DEI will likely continue to be a hot-button in Roberts’ early weeks as chancellor.
By Sept. 1, he is tasked with deciding the fate of the university’s diversity and inclusion office after the Board of Governors repealed its previous policy on the issue and thrust universities’ diversity-related programming under a microscope. If the office is not eliminated, at a minimum it is likely to undergo significant changes.
Roberts on Friday did not provide many updates on the decisions he plans to make regarding DEI, but said Project Uplift — a summer program that brings underrepresented high school students to campus — will remain and potentially even expand.
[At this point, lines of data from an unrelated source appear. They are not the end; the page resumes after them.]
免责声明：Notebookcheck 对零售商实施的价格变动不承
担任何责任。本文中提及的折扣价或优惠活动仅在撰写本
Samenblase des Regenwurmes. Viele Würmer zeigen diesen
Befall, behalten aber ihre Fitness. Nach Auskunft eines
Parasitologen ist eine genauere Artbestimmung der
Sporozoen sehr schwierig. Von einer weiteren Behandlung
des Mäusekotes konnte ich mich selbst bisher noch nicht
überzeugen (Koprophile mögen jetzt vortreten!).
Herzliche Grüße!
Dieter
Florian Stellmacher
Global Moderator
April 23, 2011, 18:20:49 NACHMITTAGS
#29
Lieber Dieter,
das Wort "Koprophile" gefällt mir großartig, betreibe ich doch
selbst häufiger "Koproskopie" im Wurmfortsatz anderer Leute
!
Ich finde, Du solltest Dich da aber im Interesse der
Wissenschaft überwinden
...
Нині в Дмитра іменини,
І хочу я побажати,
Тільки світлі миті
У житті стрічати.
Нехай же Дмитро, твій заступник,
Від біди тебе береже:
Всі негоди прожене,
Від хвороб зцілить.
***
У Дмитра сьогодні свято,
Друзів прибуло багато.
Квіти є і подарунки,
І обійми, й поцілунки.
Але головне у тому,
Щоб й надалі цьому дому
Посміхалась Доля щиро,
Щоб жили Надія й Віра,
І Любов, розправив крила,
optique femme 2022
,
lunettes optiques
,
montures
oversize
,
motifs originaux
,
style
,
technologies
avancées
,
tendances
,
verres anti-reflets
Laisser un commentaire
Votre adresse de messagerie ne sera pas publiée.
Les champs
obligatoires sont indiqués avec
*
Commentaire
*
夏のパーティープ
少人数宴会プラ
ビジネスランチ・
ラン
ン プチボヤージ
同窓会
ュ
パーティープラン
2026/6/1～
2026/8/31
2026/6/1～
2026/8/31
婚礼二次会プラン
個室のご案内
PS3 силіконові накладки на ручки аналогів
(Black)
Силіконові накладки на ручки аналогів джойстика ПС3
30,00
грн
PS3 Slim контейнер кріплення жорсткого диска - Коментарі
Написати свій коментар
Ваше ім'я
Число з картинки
Roberts will also lead the end of the university’s century-old, student-run honor court system this month, a decision that student leaders have denounced but leaders have said will be a best practice in student conduct affairs. He will also likely face additional campus protests over the ongoing war in Gaza this fall.
The chancellor search
Friday’s announcement marked the conclusion of a less than five-month search to find the university’s next leader.
Wallace, the UNC System spokesperson, said Friday that the search took 179 days, beginning with the search committee being announced in early February — close to the 190-day average for chancellor searches across the system in recent years. But while the committee was announced in February, it did not begin meeting until mid-March.
Chancellor searches in the UNC System are confidential, with candidates’ identities kept private under policy. Roberts had not publicly stated whether he was interested in applying for the permanent role, deflecting the question when asked by media throughout his semester as interim.
But many on campus openly speculated that he would be considered for the job, particularly given the support from Moore and Berger and because the search wrapped up months ahead of schedule.
Originally expected to conclude near the end of the year, the search sped up considerably in recent days, with Roberts being named just over a week after an undisclosed number of candidates completed interviews with the search committee and four days after the campus Board of Trustees submitted finalists to Hans.
The accelerated timeline meant students and other campus community members were given fewer chances to weigh-in on the search than the committee originally announced, leaving some students to feel that their voices went unheard during the process.